[Task requirements] In the entries below, every line with the string "تحضير" is to be reported.

[Transcribed page contents]
-- Opening Marker --
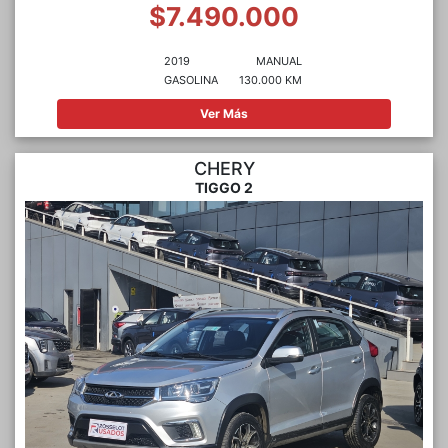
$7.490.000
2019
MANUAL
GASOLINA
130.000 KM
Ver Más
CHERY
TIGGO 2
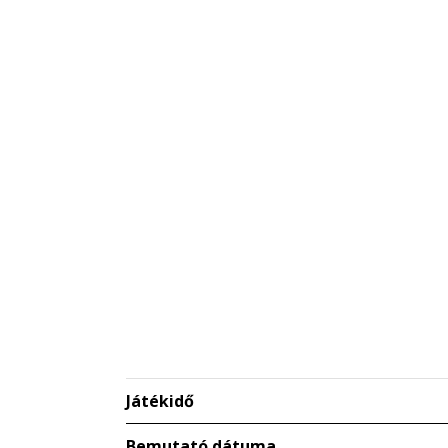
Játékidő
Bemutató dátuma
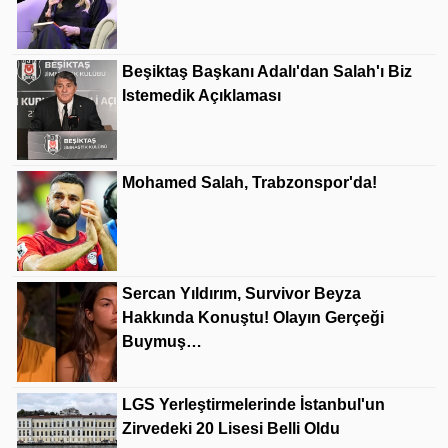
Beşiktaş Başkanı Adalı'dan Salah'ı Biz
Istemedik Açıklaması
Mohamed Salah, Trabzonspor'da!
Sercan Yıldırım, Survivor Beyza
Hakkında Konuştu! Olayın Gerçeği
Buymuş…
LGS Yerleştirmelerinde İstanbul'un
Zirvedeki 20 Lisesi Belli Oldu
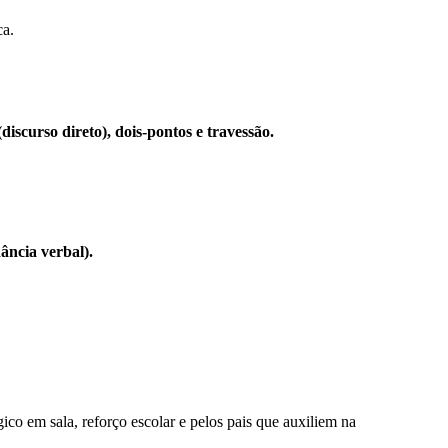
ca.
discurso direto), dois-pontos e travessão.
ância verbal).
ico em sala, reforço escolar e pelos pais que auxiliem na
-- Closing Marker --
-- Opening Marker --
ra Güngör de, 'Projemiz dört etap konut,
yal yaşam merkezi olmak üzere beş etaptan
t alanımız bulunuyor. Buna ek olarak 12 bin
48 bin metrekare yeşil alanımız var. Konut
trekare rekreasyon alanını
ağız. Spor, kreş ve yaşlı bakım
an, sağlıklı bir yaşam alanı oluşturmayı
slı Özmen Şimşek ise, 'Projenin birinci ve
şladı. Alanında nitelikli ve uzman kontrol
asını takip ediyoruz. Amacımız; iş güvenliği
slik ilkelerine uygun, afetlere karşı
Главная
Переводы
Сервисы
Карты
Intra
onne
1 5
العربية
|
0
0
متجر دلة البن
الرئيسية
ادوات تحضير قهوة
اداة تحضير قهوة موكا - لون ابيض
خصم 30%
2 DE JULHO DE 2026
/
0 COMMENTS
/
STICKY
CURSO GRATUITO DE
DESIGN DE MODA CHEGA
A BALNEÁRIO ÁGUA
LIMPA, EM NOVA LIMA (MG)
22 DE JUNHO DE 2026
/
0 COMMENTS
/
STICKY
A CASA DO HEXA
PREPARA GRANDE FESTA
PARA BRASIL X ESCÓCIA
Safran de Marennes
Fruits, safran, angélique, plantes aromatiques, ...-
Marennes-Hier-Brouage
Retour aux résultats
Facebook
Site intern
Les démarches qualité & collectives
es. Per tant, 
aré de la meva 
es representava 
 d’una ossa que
-- Closing Marker --
[Task response]
ادوات تحضير قهوة
اداة تحضير قهوة موكا - لون ابيض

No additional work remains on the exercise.